DATA FOR THE TASK.

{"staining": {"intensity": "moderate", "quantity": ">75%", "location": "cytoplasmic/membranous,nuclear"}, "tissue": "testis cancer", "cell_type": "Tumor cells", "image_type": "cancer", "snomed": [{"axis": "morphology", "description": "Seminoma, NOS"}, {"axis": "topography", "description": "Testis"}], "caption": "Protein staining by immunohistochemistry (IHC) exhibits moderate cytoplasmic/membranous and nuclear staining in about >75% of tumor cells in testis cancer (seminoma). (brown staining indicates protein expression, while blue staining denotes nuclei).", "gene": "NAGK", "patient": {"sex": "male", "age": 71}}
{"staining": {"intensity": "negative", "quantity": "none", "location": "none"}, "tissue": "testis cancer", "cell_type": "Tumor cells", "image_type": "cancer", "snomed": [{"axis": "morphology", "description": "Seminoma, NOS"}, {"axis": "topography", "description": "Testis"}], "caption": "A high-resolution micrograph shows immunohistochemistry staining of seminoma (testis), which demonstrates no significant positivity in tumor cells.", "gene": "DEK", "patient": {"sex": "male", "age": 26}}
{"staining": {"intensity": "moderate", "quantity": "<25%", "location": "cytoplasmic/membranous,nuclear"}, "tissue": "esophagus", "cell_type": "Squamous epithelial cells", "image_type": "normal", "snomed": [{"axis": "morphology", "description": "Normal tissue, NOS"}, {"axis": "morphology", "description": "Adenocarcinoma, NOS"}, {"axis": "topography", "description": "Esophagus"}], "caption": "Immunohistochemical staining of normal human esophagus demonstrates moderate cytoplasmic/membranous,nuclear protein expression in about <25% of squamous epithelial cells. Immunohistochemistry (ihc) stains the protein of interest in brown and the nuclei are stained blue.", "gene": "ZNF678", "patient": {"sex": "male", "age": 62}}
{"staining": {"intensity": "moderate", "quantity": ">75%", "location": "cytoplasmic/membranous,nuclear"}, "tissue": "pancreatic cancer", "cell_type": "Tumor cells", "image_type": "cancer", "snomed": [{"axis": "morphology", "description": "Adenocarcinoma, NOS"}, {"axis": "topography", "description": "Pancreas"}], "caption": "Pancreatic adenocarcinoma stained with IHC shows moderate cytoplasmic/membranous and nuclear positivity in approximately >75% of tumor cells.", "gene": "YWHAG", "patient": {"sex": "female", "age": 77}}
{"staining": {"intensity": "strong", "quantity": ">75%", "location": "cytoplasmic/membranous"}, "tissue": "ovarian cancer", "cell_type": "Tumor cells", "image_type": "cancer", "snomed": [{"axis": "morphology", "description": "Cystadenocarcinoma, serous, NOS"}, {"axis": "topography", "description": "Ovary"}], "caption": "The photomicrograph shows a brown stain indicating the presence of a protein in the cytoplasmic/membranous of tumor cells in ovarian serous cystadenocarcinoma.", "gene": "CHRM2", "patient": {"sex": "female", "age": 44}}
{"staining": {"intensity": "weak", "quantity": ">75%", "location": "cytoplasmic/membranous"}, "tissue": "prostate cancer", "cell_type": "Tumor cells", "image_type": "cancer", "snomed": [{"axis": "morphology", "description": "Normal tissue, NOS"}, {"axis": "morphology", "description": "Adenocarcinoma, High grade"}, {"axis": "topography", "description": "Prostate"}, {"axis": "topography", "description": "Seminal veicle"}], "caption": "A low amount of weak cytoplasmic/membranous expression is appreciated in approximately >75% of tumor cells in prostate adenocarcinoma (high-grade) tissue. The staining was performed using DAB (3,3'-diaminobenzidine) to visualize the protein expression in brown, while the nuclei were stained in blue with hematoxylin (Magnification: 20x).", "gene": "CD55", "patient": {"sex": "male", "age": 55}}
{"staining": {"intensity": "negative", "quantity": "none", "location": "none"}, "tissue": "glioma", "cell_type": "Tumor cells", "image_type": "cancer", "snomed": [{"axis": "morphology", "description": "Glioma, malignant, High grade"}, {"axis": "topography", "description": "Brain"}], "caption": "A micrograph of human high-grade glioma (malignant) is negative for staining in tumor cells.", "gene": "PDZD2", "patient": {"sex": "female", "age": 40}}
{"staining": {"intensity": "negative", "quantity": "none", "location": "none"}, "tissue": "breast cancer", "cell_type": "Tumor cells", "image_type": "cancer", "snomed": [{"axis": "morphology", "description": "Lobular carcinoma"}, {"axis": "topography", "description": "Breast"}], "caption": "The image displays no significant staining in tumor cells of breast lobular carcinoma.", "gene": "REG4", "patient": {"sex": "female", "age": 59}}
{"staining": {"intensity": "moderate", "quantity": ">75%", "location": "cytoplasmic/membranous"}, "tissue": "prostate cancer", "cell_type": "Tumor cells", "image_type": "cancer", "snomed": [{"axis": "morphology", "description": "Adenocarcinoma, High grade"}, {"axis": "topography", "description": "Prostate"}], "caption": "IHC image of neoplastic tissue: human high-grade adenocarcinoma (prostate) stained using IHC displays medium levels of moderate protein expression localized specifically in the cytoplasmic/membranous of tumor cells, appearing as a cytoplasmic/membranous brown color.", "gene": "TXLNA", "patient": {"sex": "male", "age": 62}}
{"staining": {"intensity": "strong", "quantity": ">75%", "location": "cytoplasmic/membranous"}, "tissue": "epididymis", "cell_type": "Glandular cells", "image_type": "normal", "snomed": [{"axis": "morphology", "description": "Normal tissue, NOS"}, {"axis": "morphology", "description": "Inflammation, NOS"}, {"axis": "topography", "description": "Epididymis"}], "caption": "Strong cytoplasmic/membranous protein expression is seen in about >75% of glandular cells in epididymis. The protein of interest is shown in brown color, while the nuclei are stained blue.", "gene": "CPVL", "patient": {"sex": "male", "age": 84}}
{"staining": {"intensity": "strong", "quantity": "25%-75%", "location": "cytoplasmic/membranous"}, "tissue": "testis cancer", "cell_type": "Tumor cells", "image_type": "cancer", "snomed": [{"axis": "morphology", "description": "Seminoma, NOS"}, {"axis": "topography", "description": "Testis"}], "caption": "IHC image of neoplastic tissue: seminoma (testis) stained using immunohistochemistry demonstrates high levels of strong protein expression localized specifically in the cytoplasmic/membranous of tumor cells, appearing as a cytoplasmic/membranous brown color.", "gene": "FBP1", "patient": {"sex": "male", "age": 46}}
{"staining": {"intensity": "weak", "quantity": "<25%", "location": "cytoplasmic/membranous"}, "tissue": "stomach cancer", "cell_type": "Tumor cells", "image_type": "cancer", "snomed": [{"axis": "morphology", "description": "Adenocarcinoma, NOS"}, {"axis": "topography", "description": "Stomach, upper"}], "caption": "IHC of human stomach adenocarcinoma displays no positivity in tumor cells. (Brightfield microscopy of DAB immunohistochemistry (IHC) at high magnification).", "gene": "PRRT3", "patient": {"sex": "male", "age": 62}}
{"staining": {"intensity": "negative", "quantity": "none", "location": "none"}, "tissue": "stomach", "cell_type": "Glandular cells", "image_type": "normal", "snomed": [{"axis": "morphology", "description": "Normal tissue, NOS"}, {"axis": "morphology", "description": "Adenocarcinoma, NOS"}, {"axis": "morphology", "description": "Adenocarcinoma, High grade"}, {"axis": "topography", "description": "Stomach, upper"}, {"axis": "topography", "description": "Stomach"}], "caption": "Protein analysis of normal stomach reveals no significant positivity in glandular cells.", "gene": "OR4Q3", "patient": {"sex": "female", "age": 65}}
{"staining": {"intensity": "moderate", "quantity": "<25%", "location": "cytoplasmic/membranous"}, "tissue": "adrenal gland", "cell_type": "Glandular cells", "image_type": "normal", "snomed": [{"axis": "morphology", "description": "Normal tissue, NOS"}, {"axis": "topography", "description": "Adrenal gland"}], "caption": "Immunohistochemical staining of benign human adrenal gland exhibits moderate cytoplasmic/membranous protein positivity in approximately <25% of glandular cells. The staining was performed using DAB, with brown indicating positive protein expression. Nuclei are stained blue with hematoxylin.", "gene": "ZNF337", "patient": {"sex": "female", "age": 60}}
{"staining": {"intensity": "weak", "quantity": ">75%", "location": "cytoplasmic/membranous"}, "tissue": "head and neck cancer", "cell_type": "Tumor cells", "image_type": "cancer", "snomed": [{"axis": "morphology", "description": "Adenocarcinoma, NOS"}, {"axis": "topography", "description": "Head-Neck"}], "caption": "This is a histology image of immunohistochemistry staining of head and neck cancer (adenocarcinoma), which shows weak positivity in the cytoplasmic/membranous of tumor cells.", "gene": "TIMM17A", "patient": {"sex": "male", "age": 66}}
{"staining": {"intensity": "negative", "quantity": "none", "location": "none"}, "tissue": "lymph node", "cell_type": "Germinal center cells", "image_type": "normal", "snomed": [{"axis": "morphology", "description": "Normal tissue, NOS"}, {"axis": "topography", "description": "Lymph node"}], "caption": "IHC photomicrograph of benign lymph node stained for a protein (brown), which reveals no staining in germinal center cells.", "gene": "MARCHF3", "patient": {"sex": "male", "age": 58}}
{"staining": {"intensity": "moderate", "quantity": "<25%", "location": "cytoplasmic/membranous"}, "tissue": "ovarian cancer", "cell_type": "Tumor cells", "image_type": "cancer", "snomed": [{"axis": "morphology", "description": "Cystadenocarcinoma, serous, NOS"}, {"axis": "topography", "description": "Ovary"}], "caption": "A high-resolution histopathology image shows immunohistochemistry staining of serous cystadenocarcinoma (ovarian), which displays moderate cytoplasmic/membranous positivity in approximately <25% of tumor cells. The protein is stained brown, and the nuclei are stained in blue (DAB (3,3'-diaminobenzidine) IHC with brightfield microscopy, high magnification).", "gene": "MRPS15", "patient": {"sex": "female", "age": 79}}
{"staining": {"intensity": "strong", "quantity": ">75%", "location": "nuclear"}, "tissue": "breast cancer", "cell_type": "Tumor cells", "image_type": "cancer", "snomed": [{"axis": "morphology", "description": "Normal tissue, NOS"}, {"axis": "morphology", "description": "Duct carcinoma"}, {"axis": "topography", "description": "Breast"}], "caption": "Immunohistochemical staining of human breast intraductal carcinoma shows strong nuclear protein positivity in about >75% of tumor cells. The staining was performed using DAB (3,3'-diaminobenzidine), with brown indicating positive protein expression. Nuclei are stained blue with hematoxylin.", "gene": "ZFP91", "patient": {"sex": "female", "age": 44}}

ABOUT THIS EXERCISE.
Set down each line of the material verbatim, from the first line through the line that contains "high-resolution micrograph shows".

WRITTEN ANSWER.
{"staining": {"intensity": "moderate", "quantity": ">75%", "location": "cytoplasmic/membranous,nuclear"}, "tissue": "testis cancer", "cell_type": "Tumor cells", "image_type": "cancer", "snomed": [{"axis": "morphology", "description": "Seminoma, NOS"}, {"axis": "topography", "description": "Testis"}], "caption": "Protein staining by immunohistochemistry (IHC) exhibits moderate cytoplasmic/membranous and nuclear staining in about >75% of tumor cells in testis cancer (seminoma). (brown staining indicates protein expression, while blue staining denotes nuclei).", "gene": "NAGK", "patient": {"sex": "male", "age": 71}}
{"staining": {"intensity": "negative", "quantity": "none", "location": "none"}, "tissue": "testis cancer", "cell_type": "Tumor cells", "image_type": "cancer", "snomed": [{"axis": "morphology", "description": "Seminoma, NOS"}, {"axis": "topography", "description": "Testis"}], "caption": "A high-resolution micrograph shows immunohistochemistry staining of seminoma (testis), which demonstrates no significant positivity in tumor cells.", "gene": "DEK", "patient": {"sex": "male", "age": 26}}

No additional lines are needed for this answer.